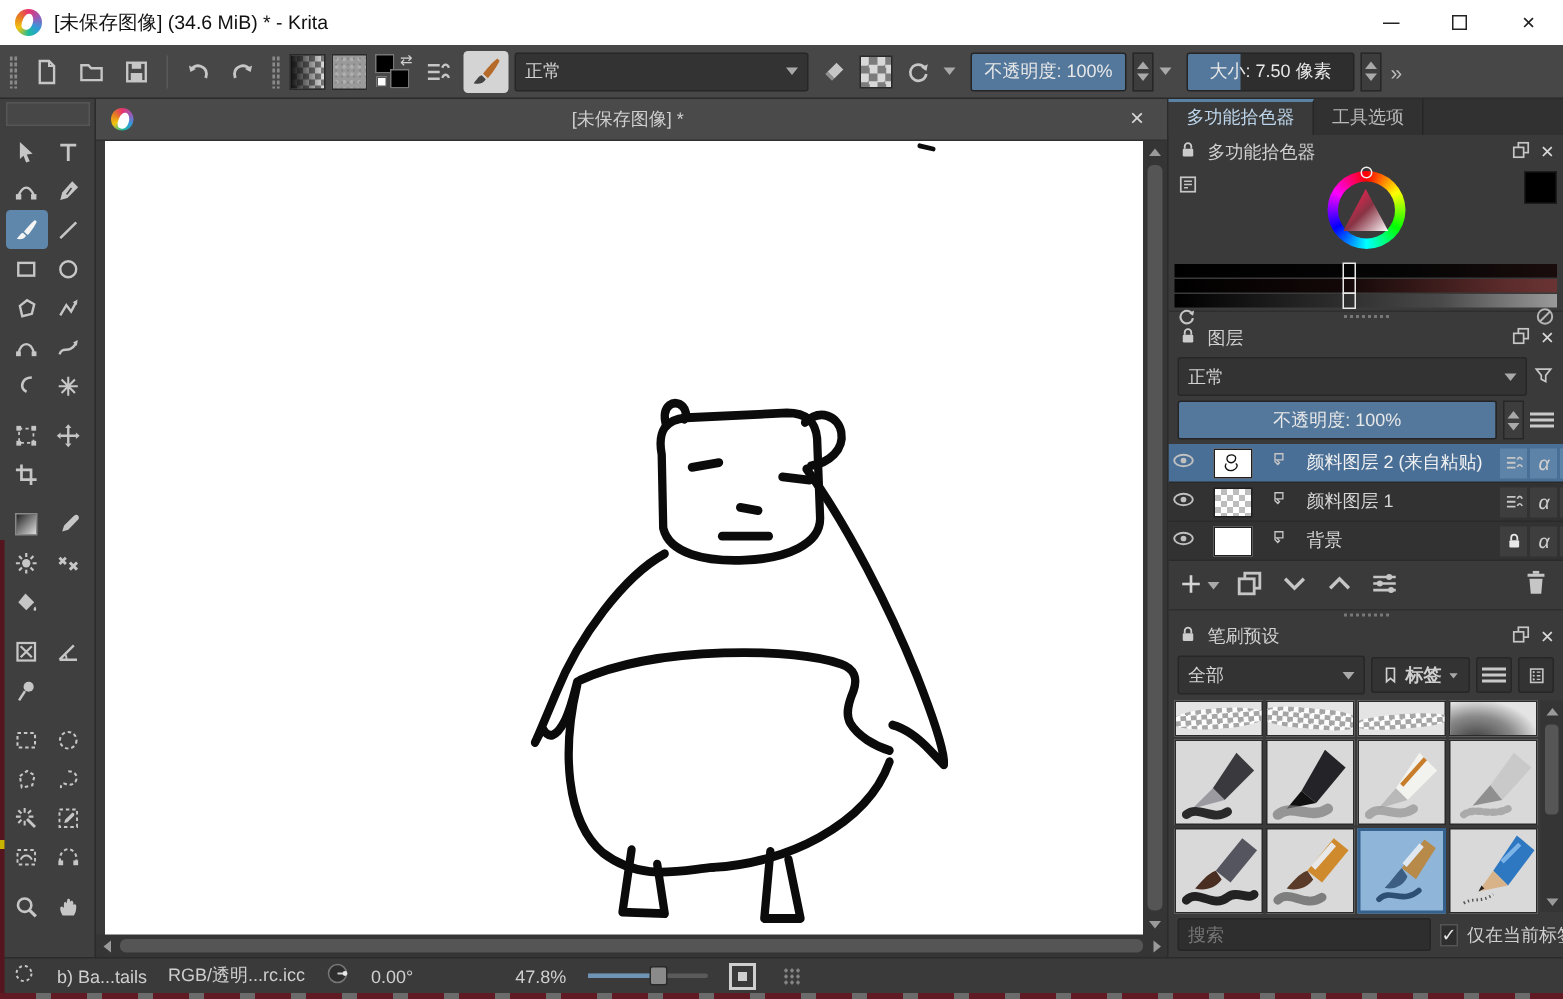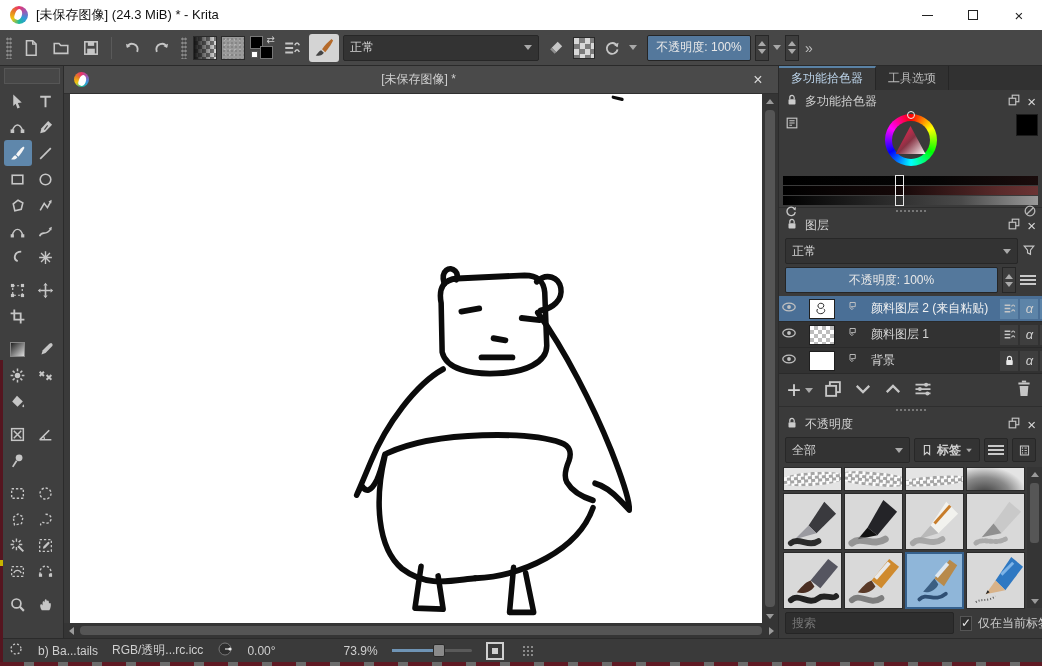--- a/index.html
+++ b/index.html
@@ -457,21 +457,21 @@
         <path class="pen-tip" d="M26 34 L12 46 L34 42 Z"></path>
         <path class="pen-stroke" d="M6 50 C14 43 24 55 32 49 C38 45 46 51 52 46" fill="none" stroke-width="4" stroke-linecap="round"></path>
       </g>
   </defs>
 </svg>
 
 <div id="app">
 
   <div class="titlebar">
     <span class="krita-logo"></span>
-    <span class="titlebar-text">[未保存图像] (24.3 MiB) * - Krita</span>
+    <span class="titlebar-text">[未保存图像] (34.6 MiB) * - Krita</span>
     <div class="win-controls">
       <span class="win-btn">
           <i class="min-shape"></i>
         </span>
       <span class="win-btn">
           <i class="max-shape"></i>
         </span>
       <span class="win-btn">×</span>
     </div>
   </div>
@@ -542,20 +542,24 @@
     <span class="tri-down"></span>
     <span class="slider-box" style="width:104px;margin-left:6px;">
       <span class="fill" style="width:100%;"></span>
       <span class="lbl">不透明度: 100%</span>
     </span>
     <span class="spin">
         <i class="tri-up"></i>
         <i class="tri-down"></i>
       </span>
     <span class="tri-down"></span>
+    <span class="slider-box" style="width:112px;margin-left:6px;">
+      <span class="fill" style="width:32%;"></span>
+      <span class="lbl">大小: 7.50 像素</span>
+    </span>
     <span class="spin">
         <i class="tri-up"></i>
         <i class="tri-down"></i>
       </span>
     <span class="chev-more">»</span>
   </div>
 
   <div class="main">
 
     <div class="toolbox">
@@ -992,21 +996,21 @@
       </div>
       <div class="dots-handle">
           <i></i>
         </div>
 
       <div class="brush-panel">
         <div class="panel-header">
           <span class="ph-icon"><svg viewBox="0 0 16 16">
                 <use href="#i-lock"></use>
               </svg></span>
-          <span class="ph-title">不透明度</span>
+          <span class="ph-title">笔刷预设</span>
           <span class="spacer"></span>
           <span class="ph-icon"><svg viewBox="0 0 16 16">
                 <use href="#i-float"></use>
               </svg></span>
           <span class="ph-close">×</span>
         </div>
         <div class="bp-controls">
           <span class="combo bp-filter">
             <span>全部</span>
             <span class="arrow tri-down"></span>
@@ -1135,21 +1139,21 @@
     <span class="sb-icon"><svg viewBox="0 0 16 16">
           <use href="#i-dashcircle"></use>
         </svg></span>
     <span>b) Ba...tails</span>
     <span>RGB/透明...rc.icc</span>
     <span class="sb-icon"><svg viewBox="0 0 16 16">
           <use href="#i-dial"></use>
         </svg></span>
     <span>0.00°</span>
     <span style="width:40px;"></span>
-    <span>73.9%</span>
+    <span>47.8%</span>
     <span class="sb-zoom-slider">
       <span class="track-fill"></span>
       <span class="handle"></span>
     </span>
     <span class="sb-canvasonly">
         <i></i>
       </span>
     <span class="sb-grip"></span>
   </div>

#####

**Exercise aim:**
Leave out the pictures and give the rest of the records again exactly.

**Reply to the exercise:**
--- a/index.html
+++ b/index.html
@@ -457,21 +457,21 @@
         <path class="pen-tip" d="M26 34 L12 46 L34 42 Z"></path>
         <path class="pen-stroke" d="M6 50 C14 43 24 55 32 49 C38 45 46 51 52 46" fill="none" stroke-width="4" stroke-linecap="round"></path>
       </g>
   </defs>
 </svg>
 
 <div id="app">
 
   <div class="titlebar">
     <span class="krita-logo"></span>
-    <span class="titlebar-text">[未保存图像] (24.3 MiB) * - Krita</span>
+    <span class="titlebar-text">[未保存图像] (34.6 MiB) * - Krita</span>
     <div class="win-controls">
       <span class="win-btn">
           <i class="min-shape"></i>
         </span>
       <span class="win-btn">
           <i class="max-shape"></i>
         </span>
       <span class="win-btn">×</span>
     </div>
   </div>
@@ -542,20 +542,24 @@
     <span class="tri-down"></span>
     <span class="slider-box" style="width:104px;margin-left:6px;">
       <span class="fill" style="width:100%;"></span>
       <span class="lbl">不透明度: 100%</span>
     </span>
     <span class="spin">
         <i class="tri-up"></i>
         <i class="tri-down"></i>
       </span>
     <span class="tri-down"></span>
+    <span class="slider-box" style="width:112px;margin-left:6px;">
+      <span class="fill" style="width:32%;"></span>
+      <span class="lbl">大小: 7.50 像素</span>
+    </span>
     <span class="spin">
         <i class="tri-up"></i>
         <i class="tri-down"></i>
       </span>
     <span class="chev-more">»</span>
   </div>
 
   <div class="main">
 
     <div class="toolbox">
@@ -992,21 +996,21 @@
       </div>
       <div class="dots-handle">
           <i></i>
         </div>
 
       <div class="brush-panel">
         <div class="panel-header">
           <span class="ph-icon"><svg viewBox="0 0 16 16">
                 <use href="#i-lock"></use>
               </svg></span>
-          <span class="ph-title">不透明度</span>
+          <span class="ph-title">笔刷预设</span>
           <span class="spacer"></span>
           <span class="ph-icon"><svg viewBox="0 0 16 16">
                 <use href="#i-float"></use>
               </svg></span>
           <span class="ph-close">×</span>
         </div>
         <div class="bp-controls">
           <span class="combo bp-filter">
             <span>全部</span>
             <span class="arrow tri-down"></span>
@@ -1135,21 +1139,21 @@
     <span class="sb-icon"><svg viewBox="0 0 16 16">
           <use href="#i-dashcircle"></use>
         </svg></span>
     <span>b) Ba...tails</span>
     <span>RGB/透明...rc.icc</span>
     <span class="sb-icon"><svg viewBox="0 0 16 16">
           <use href="#i-dial"></use>
         </svg></span>
     <span>0.00°</span>
     <span style="width:40px;"></span>
-    <span>73.9%</span>
+    <span>47.8%</span>
     <span class="sb-zoom-slider">
       <span class="track-fill"></span>
       <span class="handle"></span>
     </span>
     <span class="sb-canvasonly">
         <i></i>
       </span>
     <span class="sb-grip"></span>
   </div>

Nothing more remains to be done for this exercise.